The Fed’s Approach to Inflation Targeting
Although the Fed is not required to maintain inflation within a specific range, the anchoring of inflation expectations is viewed as a measure of their success. In line with many of the world’s central banks, the U.S. adopted a 2% inflation target under the leadership of former Fed Chairman Ben Bernanke in early 2012. Recent discussions have redefined this target as being “symmetric” and highlight the Fed’s apparent willingness to tolerate inflation running modestly above or below target in the period immediately ahead. Particularly following instances where the Fed Funds rate has been kept fairly close to zero, a modified price-level targeting approach would allow for temporary inflation “overshoots” to ward off any deflationary expectations.

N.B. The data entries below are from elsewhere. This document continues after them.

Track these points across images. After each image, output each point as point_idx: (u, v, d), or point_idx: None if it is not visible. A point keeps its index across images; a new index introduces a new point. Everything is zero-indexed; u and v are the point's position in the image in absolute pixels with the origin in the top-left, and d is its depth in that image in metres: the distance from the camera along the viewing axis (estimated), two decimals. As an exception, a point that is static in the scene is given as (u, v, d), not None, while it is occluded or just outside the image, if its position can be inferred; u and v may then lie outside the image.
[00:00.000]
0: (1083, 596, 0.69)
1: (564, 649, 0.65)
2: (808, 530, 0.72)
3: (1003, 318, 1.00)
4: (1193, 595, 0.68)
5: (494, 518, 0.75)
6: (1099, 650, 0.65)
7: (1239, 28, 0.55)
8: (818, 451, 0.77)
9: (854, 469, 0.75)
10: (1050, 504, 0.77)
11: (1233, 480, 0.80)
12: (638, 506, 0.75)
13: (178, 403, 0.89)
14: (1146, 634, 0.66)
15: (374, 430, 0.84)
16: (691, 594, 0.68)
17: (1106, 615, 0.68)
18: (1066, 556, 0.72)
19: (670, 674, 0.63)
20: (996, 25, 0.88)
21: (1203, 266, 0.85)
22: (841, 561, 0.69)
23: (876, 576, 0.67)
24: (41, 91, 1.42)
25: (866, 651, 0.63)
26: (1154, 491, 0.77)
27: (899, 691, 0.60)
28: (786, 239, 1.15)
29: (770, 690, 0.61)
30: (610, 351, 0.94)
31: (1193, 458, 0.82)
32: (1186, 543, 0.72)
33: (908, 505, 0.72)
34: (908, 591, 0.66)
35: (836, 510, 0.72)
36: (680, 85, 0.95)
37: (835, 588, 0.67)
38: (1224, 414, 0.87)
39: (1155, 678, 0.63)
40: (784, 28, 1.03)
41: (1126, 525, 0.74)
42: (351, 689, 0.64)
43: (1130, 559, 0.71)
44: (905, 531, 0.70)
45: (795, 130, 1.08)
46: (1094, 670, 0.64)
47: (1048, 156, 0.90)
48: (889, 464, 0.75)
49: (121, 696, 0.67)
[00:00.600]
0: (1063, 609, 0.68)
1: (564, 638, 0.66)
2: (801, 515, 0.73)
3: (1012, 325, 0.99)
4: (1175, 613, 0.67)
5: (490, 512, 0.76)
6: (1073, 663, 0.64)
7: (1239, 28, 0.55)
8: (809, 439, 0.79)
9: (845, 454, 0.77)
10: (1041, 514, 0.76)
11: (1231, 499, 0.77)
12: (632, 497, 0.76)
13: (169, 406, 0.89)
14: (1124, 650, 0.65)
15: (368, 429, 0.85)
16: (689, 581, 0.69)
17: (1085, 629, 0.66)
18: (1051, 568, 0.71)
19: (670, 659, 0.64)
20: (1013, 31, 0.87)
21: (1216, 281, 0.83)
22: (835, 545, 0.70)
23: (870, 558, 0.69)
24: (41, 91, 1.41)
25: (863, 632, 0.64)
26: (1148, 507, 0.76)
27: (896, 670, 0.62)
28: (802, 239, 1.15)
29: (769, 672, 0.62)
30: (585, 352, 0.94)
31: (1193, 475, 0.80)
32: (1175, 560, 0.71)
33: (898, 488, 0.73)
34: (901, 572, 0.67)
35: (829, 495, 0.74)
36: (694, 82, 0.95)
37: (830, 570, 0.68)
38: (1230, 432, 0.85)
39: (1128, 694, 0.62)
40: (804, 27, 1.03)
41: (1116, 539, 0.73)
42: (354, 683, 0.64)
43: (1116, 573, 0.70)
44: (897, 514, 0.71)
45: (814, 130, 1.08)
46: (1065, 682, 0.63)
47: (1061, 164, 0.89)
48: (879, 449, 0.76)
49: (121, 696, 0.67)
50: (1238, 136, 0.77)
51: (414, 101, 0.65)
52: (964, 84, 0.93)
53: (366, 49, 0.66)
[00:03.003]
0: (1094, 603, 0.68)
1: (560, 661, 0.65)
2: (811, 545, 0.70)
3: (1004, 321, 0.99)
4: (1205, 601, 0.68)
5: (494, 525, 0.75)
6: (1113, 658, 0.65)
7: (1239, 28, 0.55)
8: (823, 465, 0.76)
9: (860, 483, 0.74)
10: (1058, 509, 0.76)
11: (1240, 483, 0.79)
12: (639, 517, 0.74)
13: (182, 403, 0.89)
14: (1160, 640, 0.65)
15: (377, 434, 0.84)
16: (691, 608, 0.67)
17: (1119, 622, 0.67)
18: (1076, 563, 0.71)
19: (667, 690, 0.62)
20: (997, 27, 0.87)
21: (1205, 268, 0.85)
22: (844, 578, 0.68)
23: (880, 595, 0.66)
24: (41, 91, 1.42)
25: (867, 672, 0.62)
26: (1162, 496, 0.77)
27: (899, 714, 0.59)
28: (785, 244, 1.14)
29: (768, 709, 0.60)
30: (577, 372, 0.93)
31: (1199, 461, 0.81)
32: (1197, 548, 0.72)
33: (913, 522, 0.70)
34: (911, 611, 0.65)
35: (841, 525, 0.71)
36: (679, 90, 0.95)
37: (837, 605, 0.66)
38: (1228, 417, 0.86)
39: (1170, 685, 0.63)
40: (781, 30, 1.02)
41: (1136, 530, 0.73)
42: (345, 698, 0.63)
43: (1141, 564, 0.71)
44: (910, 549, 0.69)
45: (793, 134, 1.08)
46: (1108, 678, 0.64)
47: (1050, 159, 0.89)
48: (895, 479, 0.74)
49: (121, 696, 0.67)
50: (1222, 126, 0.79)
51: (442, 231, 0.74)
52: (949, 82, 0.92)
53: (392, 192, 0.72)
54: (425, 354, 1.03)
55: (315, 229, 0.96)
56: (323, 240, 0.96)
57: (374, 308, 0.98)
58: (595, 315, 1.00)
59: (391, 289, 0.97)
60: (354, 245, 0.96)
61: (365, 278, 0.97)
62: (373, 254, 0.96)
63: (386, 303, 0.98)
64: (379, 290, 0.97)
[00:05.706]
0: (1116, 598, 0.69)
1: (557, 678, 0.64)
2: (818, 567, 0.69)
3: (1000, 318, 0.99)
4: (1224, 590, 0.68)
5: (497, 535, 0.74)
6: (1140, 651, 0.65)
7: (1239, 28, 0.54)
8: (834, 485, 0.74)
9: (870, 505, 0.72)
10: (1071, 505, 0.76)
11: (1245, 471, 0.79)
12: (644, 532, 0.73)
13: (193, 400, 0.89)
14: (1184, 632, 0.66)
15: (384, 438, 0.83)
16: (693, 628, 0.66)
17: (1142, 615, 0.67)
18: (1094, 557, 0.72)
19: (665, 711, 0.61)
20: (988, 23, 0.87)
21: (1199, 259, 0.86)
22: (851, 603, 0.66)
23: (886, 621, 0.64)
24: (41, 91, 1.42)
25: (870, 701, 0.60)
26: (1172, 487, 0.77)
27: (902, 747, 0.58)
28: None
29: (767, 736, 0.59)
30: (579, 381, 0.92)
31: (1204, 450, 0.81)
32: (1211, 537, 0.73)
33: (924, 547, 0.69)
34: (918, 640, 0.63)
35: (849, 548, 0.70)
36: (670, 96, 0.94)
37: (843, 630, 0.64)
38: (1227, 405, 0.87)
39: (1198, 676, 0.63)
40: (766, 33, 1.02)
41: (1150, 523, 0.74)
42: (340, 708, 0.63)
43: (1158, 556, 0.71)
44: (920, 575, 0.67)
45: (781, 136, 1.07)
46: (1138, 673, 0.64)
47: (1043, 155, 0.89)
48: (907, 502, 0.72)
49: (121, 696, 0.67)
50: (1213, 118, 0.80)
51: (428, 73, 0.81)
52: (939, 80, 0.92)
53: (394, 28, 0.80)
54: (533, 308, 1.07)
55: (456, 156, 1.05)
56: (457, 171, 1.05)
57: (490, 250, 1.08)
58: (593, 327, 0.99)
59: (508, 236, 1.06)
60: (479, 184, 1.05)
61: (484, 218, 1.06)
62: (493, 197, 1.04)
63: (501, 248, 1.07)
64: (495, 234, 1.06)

The question of how to reignite inflation is something that has confused many very intelligent people following the Global Financial Crisis. Irrespective of unprecedented stimulus, the secular headwinds of technology, demographics, and global supply chain management have thus far muted the traditional late-cycle impact of tighter labor markets and building wage pressure. As recent Fed messaging has created an increasingly dovish and complacent consensus, the potential for markets to encounter an inflation surprise remains a key tail risk within portfolios. While explicit inflation hedging can be costly, we feel exposures to diversified real assets, shorter-dated fixed income, and active management provide an effective near-term defense. If long-term inflation expectations begin to trend higher, risk assets such as equities may also benefit.